[Short-answer chart tasks]
------------------------------

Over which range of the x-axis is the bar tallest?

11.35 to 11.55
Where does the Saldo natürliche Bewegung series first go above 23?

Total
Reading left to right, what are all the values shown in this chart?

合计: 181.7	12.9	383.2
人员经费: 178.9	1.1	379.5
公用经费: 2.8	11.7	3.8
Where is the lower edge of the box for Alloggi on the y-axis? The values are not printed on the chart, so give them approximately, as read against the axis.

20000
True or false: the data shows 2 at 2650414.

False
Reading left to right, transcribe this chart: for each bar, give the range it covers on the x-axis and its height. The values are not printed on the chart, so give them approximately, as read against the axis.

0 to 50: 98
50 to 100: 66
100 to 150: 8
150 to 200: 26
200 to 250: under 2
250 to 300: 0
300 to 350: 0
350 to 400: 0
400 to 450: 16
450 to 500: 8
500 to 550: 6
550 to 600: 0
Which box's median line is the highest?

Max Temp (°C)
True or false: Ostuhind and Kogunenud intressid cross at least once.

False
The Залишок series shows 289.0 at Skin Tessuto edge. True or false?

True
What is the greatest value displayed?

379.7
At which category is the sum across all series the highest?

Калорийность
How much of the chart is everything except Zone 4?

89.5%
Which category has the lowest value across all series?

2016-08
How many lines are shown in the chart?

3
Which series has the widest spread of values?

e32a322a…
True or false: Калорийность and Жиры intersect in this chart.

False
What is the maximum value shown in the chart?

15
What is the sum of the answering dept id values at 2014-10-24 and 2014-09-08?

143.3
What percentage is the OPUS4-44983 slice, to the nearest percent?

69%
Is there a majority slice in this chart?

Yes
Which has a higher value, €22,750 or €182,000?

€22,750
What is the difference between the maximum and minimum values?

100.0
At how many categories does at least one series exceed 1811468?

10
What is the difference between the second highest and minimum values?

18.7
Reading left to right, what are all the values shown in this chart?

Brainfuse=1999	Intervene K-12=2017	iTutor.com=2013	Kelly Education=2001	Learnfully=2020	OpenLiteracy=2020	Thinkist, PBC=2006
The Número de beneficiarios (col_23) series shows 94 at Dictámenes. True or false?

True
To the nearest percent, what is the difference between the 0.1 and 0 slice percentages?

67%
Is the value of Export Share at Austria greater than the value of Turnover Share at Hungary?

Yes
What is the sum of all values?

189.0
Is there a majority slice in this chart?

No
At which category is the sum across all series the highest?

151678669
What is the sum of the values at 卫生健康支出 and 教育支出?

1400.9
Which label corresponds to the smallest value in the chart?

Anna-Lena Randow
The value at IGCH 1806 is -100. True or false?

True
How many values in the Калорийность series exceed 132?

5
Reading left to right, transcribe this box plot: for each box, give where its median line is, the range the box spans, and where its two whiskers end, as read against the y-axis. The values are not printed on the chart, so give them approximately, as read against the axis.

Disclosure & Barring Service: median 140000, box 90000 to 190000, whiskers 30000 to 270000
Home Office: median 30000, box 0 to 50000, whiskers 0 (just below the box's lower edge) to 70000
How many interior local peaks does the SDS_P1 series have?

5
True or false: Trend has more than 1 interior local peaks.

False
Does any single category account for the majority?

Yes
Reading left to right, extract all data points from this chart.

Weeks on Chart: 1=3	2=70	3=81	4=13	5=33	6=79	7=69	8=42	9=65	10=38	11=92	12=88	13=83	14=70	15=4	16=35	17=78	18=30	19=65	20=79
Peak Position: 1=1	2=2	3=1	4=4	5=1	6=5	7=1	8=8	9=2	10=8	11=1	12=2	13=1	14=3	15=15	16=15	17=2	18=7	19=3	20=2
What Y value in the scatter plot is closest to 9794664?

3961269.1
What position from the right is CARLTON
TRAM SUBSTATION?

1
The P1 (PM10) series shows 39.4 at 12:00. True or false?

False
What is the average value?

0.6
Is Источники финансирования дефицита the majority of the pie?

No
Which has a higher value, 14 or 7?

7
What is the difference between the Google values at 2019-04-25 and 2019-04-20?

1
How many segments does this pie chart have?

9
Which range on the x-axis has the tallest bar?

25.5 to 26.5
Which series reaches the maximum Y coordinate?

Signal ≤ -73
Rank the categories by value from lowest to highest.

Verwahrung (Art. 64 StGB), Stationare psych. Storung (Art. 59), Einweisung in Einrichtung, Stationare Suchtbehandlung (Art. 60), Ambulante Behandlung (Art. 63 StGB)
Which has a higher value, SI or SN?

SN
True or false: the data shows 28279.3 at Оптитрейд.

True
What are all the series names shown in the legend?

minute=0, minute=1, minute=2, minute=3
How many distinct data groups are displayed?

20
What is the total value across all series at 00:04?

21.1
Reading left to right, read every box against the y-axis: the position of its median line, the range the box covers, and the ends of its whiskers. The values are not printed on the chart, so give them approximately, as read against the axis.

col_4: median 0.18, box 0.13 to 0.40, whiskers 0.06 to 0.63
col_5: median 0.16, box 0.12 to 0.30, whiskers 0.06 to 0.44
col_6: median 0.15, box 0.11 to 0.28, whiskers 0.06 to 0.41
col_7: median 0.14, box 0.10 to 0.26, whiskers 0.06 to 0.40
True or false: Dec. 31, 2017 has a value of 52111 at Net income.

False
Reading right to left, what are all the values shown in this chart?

------------------------------

Task prompt - Reproduce all of the material above verbatim, line for line.

Response to the task -
Over which range of the x-axis is the bar tallest?

11.35 to 11.55
Where does the Saldo natürliche Bewegung series first go above 23?

Total
Reading left to right, what are all the values shown in this chart?

合计: 181.7	12.9	383.2
人员经费: 178.9	1.1	379.5
公用经费: 2.8	11.7	3.8
Where is the lower edge of the box for Alloggi on the y-axis? The values are not printed on the chart, so give them approximately, as read against the axis.

20000
True or false: the data shows 2 at 2650414.

False
Reading left to right, transcribe this chart: for each bar, give the range it covers on the x-axis and its height. The values are not printed on the chart, so give them approximately, as read against the axis.

0 to 50: 98
50 to 100: 66
100 to 150: 8
150 to 200: 26
200 to 250: under 2
250 to 300: 0
300 to 350: 0
350 to 400: 0
400 to 450: 16
450 to 500: 8
500 to 550: 6
550 to 600: 0
Which box's median line is the highest?

Max Temp (°C)
True or false: Ostuhind and Kogunenud intressid cross at least once.

False
The Залишок series shows 289.0 at Skin Tessuto edge. True or false?

True
What is the greatest value displayed?

379.7
At which category is the sum across all series the highest?

Калорийность
How much of the chart is everything except Zone 4?

89.5%
Which category has the lowest value across all series?

2016-08
How many lines are shown in the chart?

3
Which series has the widest spread of values?

e32a322a…
True or false: Калорийность and Жиры intersect in this chart.

False
What is the maximum value shown in the chart?

15
What is the sum of the answering dept id values at 2014-10-24 and 2014-09-08?

143.3
What percentage is the OPUS4-44983 slice, to the nearest percent?

69%
Is there a majority slice in this chart?

Yes
Which has a higher value, €22,750 or €182,000?

€22,750
What is the difference between the maximum and minimum values?

100.0
At how many categories does at least one series exceed 1811468?

10
What is the difference between the second highest and minimum values?

18.7
Reading left to right, what are all the values shown in this chart?

Brainfuse=1999	Intervene K-12=2017	iTutor.com=2013	Kelly Education=2001	Learnfully=2020	OpenLiteracy=2020	Thinkist, PBC=2006
The Número de beneficiarios (col_23) series shows 94 at Dictámenes. True or false?

True
To the nearest percent, what is the difference between the 0.1 and 0 slice percentages?

67%
Is the value of Export Share at Austria greater than the value of Turnover Share at Hungary?

Yes
What is the sum of all values?

189.0
Is there a majority slice in this chart?

No
At which category is the sum across all series the highest?

151678669
What is the sum of the values at 卫生健康支出 and 教育支出?

1400.9
Which label corresponds to the smallest value in the chart?

Anna-Lena Randow
The value at IGCH 1806 is -100. True or false?

True
How many values in the Калорийность series exceed 132?

5
Reading left to right, transcribe this box plot: for each box, give where its median line is, the range the box spans, and where its two whiskers end, as read against the y-axis. The values are not printed on the chart, so give them approximately, as read against the axis.

Disclosure & Barring Service: median 140000, box 90000 to 190000, whiskers 30000 to 270000
Home Office: median 30000, box 0 to 50000, whiskers 0 (just below the box's lower edge) to 70000
How many interior local peaks does the SDS_P1 series have?

5
True or false: Trend has more than 1 interior local peaks.

False
Does any single category account for the majority?

Yes
Reading left to right, extract all data points from this chart.

Weeks on Chart: 1=3	2=70	3=81	4=13	5=33	6=79	7=69	8=42	9=65	10=38	11=92	12=88	13=83	14=70	15=4	16=35	17=78	18=30	19=65	20=79
Peak Position: 1=1	2=2	3=1	4=4	5=1	6=5	7=1	8=8	9=2	10=8	11=1	12=2	13=1	14=3	15=15	16=15	17=2	18=7	19=3	20=2
What Y value in the scatter plot is closest to 9794664?

3961269.1
What position from the right is CARLTON
TRAM SUBSTATION?

1
The P1 (PM10) series shows 39.4 at 12:00. True or false?

False
What is the average value?

0.6
Is Источники финансирования дефицита the majority of the pie?

No
Which has a higher value, 14 or 7?

7
What is the difference between the Google values at 2019-04-25 and 2019-04-20?

1
How many segments does this pie chart have?

9
Which range on the x-axis has the tallest bar?

25.5 to 26.5
Which series reaches the maximum Y coordinate?

Signal ≤ -73
Rank the categories by value from lowest to highest.

Verwahrung (Art. 64 StGB), Stationare psych. Storung (Art. 59), Einweisung in Einrichtung, Stationare Suchtbehandlung (Art. 60), Ambulante Behandlung (Art. 63 StGB)
Which has a higher value, SI or SN?

SN
True or false: the data shows 28279.3 at Оптитрейд.

True
What are all the series names shown in the legend?

minute=0, minute=1, minute=2, minute=3
How many distinct data groups are displayed?

20
What is the total value across all series at 00:04?

21.1
Reading left to right, read every box against the y-axis: the position of its median line, the range the box covers, and the ends of its whiskers. The values are not printed on the chart, so give them approximately, as read against the axis.

col_4: median 0.18, box 0.13 to 0.40, whiskers 0.06 to 0.63
col_5: median 0.16, box 0.12 to 0.30, whiskers 0.06 to 0.44
col_6: median 0.15, box 0.11 to 0.28, whiskers 0.06 to 0.41
col_7: median 0.14, box 0.10 to 0.26, whiskers 0.06 to 0.40
True or false: Dec. 31, 2017 has a value of 52111 at Net income.

False
Reading right to left, what are all the values shown in this chart?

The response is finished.